EXCERPTED PASSAGE →
Evolutionary Biology

October 2022 - May 2025

The Why: Regeneration

It’s a no-brainer that achieving an improved rate and quality of wound-healing is one of the main goals in medicine. Studying regeneration (from the scale of cellular to organ-level) across the variety of organisms capable of such a feat increases the likelihood of reinventing medicine as we know it.

One of the animals being extensively studied for its ability to undergo full-body regeneration is a small freshwater worm Pristina leidyi. Widely prevalent in the silty bottom of shallow streams internationally, this annelid is ecologically and experimentally important.

Studying Pristina leidyi helps us understand regeneration’s evolutionary history, cellular mechanics, signaling pathways, and more through developmental, physiological, molecular, and phylogenetic studies.

My undergraduate honors thesis under the supervision of Dr. Alexandra Bely at the University of Maryland was an example of a phylogenetic study on Pristina. Though studied internationally, the diversity of the genus within which P. leidyi is understudied and prior studies pointed to the possibility of cryptic species being present.

(Excerpts from a dataset)
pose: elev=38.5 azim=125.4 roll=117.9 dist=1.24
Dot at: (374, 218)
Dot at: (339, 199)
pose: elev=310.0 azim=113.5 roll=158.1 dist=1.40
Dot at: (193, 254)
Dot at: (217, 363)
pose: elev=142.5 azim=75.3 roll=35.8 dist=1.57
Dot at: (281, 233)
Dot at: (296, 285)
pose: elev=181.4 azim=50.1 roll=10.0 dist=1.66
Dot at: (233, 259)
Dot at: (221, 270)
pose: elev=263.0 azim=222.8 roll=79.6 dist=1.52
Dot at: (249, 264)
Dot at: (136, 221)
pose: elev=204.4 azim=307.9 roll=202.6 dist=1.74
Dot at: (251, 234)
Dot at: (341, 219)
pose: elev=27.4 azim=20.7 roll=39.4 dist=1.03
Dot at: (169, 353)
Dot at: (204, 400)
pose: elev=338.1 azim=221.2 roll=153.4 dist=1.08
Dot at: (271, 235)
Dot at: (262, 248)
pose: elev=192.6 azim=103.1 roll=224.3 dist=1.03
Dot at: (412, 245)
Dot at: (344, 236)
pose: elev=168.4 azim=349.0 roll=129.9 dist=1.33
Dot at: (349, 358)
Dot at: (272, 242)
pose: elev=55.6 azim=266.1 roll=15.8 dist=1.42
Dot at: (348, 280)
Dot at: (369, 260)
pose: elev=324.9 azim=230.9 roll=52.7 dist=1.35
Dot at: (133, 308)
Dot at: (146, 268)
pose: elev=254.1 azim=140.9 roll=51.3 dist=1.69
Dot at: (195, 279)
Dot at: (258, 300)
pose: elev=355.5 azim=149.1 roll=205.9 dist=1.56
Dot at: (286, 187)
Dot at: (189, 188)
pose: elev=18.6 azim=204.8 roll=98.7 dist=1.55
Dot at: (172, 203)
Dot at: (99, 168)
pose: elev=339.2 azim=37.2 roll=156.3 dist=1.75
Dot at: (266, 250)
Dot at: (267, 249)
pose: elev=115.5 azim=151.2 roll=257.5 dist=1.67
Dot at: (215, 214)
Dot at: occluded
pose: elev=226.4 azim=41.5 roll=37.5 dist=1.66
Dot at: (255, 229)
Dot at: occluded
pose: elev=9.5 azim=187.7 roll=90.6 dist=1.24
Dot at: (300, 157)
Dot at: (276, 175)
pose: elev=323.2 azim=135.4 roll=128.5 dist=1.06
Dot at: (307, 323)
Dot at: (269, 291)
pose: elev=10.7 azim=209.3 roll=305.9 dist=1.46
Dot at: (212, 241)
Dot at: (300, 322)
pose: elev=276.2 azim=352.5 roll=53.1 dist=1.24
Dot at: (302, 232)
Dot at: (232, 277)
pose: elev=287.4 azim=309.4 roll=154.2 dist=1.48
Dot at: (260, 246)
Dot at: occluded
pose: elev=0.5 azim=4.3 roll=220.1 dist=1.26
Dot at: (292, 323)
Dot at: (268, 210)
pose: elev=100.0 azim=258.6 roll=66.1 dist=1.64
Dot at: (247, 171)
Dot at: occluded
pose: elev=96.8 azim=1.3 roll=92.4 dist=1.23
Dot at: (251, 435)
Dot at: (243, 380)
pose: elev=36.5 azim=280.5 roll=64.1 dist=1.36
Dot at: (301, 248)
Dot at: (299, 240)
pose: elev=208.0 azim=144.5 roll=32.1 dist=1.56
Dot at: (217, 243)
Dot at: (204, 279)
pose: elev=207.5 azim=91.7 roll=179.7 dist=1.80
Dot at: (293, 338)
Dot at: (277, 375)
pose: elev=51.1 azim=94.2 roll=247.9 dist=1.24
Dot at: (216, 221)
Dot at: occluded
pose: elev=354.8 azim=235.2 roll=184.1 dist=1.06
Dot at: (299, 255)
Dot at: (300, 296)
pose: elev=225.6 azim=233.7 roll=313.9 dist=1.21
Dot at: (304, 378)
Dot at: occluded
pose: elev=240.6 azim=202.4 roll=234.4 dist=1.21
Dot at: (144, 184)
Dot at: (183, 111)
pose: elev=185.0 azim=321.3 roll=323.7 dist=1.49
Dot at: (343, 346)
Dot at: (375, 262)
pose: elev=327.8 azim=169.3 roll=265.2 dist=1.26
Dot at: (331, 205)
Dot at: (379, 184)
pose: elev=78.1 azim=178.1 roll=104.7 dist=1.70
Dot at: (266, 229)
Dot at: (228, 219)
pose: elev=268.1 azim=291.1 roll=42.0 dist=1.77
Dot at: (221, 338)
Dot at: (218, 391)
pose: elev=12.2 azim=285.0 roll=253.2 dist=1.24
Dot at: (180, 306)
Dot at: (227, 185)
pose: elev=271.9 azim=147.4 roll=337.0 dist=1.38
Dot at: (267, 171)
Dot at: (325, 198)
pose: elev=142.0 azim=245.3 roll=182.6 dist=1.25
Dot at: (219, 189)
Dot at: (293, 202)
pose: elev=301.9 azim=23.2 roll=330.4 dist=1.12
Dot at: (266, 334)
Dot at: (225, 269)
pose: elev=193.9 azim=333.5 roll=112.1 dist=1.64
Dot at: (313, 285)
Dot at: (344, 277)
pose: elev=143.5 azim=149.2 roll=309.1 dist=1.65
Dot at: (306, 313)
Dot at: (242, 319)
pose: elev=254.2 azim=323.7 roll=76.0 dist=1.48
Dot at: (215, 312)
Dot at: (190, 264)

TASK INSTRUCTIONS → Reproduce everything in the regeneration text above from "Evolutionary Biology" down to "we know it.", word for word.

EXERCISE RESPONSE →
Evolutionary Biology

October 2022 - May 2025

The Why: Regeneration

It’s a no-brainer that achieving an improved rate and quality of wound-healing is one of the main goals in medicine. Studying regeneration (from the scale of cellular to organ-level) across the variety of organisms capable of such a feat increases the likelihood of reinventing medicine as we know it.